Die Schlussfolgerung des Gerichts:
Die beiden Operationsmethoden bieten sowohl Vor- wie auch Nachteile. Da die Beklagte ein in Deutschland übliches Standardoperationsverfahren angewendet hat, musste sie die Klägerin nicht an eine andere Klinik verweisen. Die Behauptung der Klägerin, der Beklagten fiele ein Übernahmeverschulden zur Last, liefe praktisch darauf hinaus, dass die Beklagte ein Standardverfahren nicht anwenden durfte. Die Beklagte musste entgegen der Einschätzung der Klägerin auch nicht Gerätschaften für eine Behandlungsmethode vorhalten, die der Sachverständige als in Europa eher unüblich eingeschätzt hat.
Auswirkungen für die Praxis:
Nach ständiger Rechtsprechung des Bundesgerichtshofs (NJW 2005, 1718; NJW-RR 2011, 1173) ist die Wahl der Behandlungsmethode primär Sache des Arztes. Gibt es indessen mehrere medizinisch gleichermaßen indizierte und übliche Behandlungsmethoden, die wesentlich unterschiedliche Risiken und Erfolgschancen aufweisen, besteht eine echte Wahlmöglichkeit für den Patienten. Dann muss diesem nach entsprechend vollständiger ärztlicher Aufklärung die Entscheidung überlassen bleiben, auf welchem Wege die Behandlung erfolgen soll und auf welches Risiko er sich einlassen will. Es handelt sich dabei um so genannte Selbstbestimmungsaufklärung/ Risikoaufklärung und nicht um therapeutische Aufklärung/Sicherungsaufklärung. Sie kann aber nur da verlangt werden, wo der Patient eine echte Wahlmöglichkeit hat. Das ist etwa dann nicht der Fall, wenn diese anderen, theoretisch in Betracht kommenden ärztlichen Maßnahmen keine besonders ins Gewicht fallenden Vorteile hinsichtlich der Heilungschancen und möglicher Komplikationen derselben Risikogruppe haben und nach medizinischer Erfahrung jedenfalls nicht besser indiziert sind (BGH, NJW 1988, 763, 764). In diese Richtung geht die Begründung des OLG München. Das OLG übersieht dabei, dass die Voraussetzungen für eine Beteiligung der Patientin an der Therapiewahl gar nicht vorlagen, weil es sich bei den durch den Sachverständigen erwähnten Alternativmethoden nicht um übliche Methoden ging. Über solche braucht der Arzt seinen Patienten nicht aufzuklären, weil sie keine "echten Alternativbehandlungen" darstellen. Bereits das OLG Hamm (Urteil vom 25.10.2005, AZ.: 3 U 46/05: Hallux-Valgus-OP nach Stoffella, Brandes, Hueter-Majo oder nach Homann) entschied, dass bei den unüblichen Methoden nicht um aufklärungspflichtige Alternativen handelt. Denn es sowohl den Arzt als auch den Patienten auch regelmäßig überfordert würde, wenn ihm die einzelnen Vor- und Nachteile von verschiedenen unüblichen Techniken dargestellt würden, was mit vertretbarem Aufwand auch schon kaum möglich erscheint. Das OLG hätte daher die Aufklärungspflicht bereits mit diesem Argument verneinen können.

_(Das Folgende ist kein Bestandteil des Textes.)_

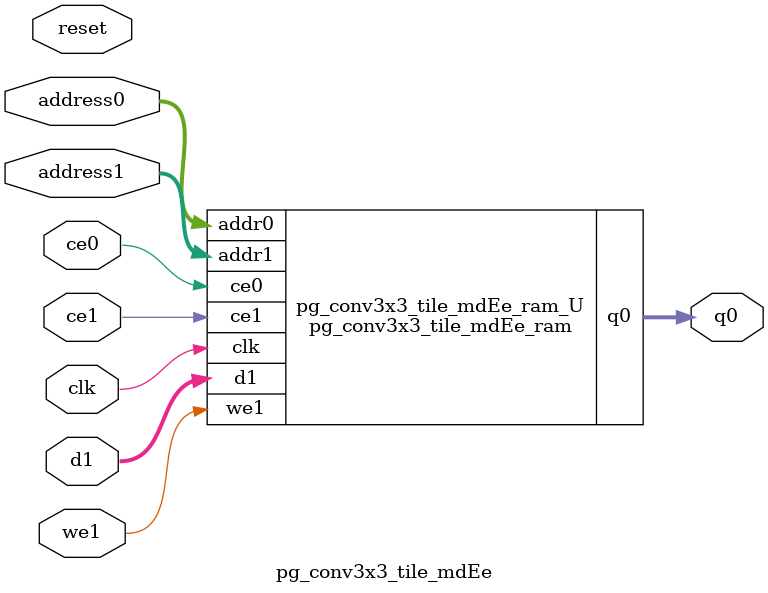
<source format=v>
`timescale 1 ns / 1 ps
module pg_conv3x3_tile_mdEe_ram (addr0, ce0, q0, addr1, ce1, d1, we1,  clk);

parameter DWIDTH = 32;
parameter AWIDTH = 8;
parameter MEM_SIZE = 225;

input[AWIDTH-1:0] addr0;
input ce0;
output reg[DWIDTH-1:0] q0;
input[AWIDTH-1:0] addr1;
input ce1;
input[DWIDTH-1:0] d1;
input we1;
input clk;

(* ram_style = "block" *)reg [DWIDTH-1:0] ram[0:MEM_SIZE-1];




always @(posedge clk)  
begin 
    if (ce0) begin
        q0 <= ram[addr0];
    end
end


always @(posedge clk)  
begin 
    if (ce1) begin
        if (we1) 
            ram[addr1] <= d1; 
    end
end


endmodule

`timescale 1 ns / 1 ps
module pg_conv3x3_tile_mdEe(
    reset,
    clk,
    address0,
    ce0,
    q0,
    address1,
    ce1,
    we1,
    d1);

parameter DataWidth = 32'd32;
parameter AddressRange = 32'd225;
parameter AddressWidth = 32'd8;
input reset;
input clk;
input[AddressWidth - 1:0] address0;
input ce0;
output[DataWidth - 1:0] q0;
input[AddressWidth - 1:0] address1;
input ce1;
input we1;
input[DataWidth - 1:0] d1;



pg_conv3x3_tile_mdEe_ram pg_conv3x3_tile_mdEe_ram_U(
    .clk( clk ),
    .addr0( address0 ),
    .ce0( ce0 ),
    .q0( q0 ),
    .addr1( address1 ),
    .ce1( ce1 ),
    .we1( we1 ),
    .d1( d1 ));

endmodule


</source>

Obgleich sich die Rechtsprechung zum Thema gefestigt hat, besteht für den Arzt doch ein Restrisiko, insbesondere im Hinblick darauf, dass er nicht immer beurteilen kann, ob es sich um eine übliche Alternativmethode handelt oder nicht. Ärzten kann nur empfohlen werden, die geschuldete Aufklärung auch bezüglich Alternativen sorgfältig zu dokumentieren, um im Streitfalle entsprechende Beweise/Indizien zur Verfügung zu haben.

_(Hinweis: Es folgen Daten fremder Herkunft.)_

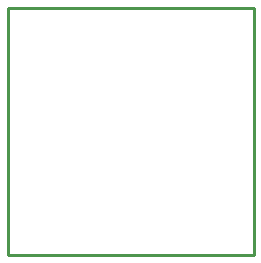
<source format=gko>
G04 Layer: BoardOutlineLayer*
G04 EasyEDA Pro v2.2.32.3, 2024-12-01 19:29:51*
G04 Gerber Generator version 0.3*
G04 Scale: 100 percent, Rotated: No, Reflected: No*
G04 Dimensions in millimeters*
G04 Leading zeros omitted, absolute positions, 3 integers and 5 decimals*
%FSLAX35Y35*%
%MOMM*%
%ADD10C,0.254*%
G75*


G04 Rect Start*
G54D10*
G01X12700Y-2705100D02*
G01X12700Y-609600D01*
G01X2095500Y-609600D01*
G01X2095500Y-2705100D01*
G01X12700Y-2705100D01*
G04 Rect End*

M02*


</source>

Zu unterscheiden wäre der umgekehrte Fall der notwendigen Aufklärung bei Anwendung unüblicher Operationsmethoden. Eine Leitentscheidung dazu traf der BGH bereits im Jahr 2005 im Fall des damals unüblichen computerunterstützten Fräsverfahrens (Robodoc), VI ZR 323/04 – Urteil vom 13.6.2006: Will der Arzt keine allseits anerkannte Standardmethode, sondern eine relativ neue und noch nicht allgemein eingeführte Methode mit neuen, noch nicht abschließend geklärten Risiken anwenden, so hat er den Patienten auch darüber aufzuklären und darauf hinzuweisen, dass unbekannte Risiken derzeit nicht auszuschließen sind.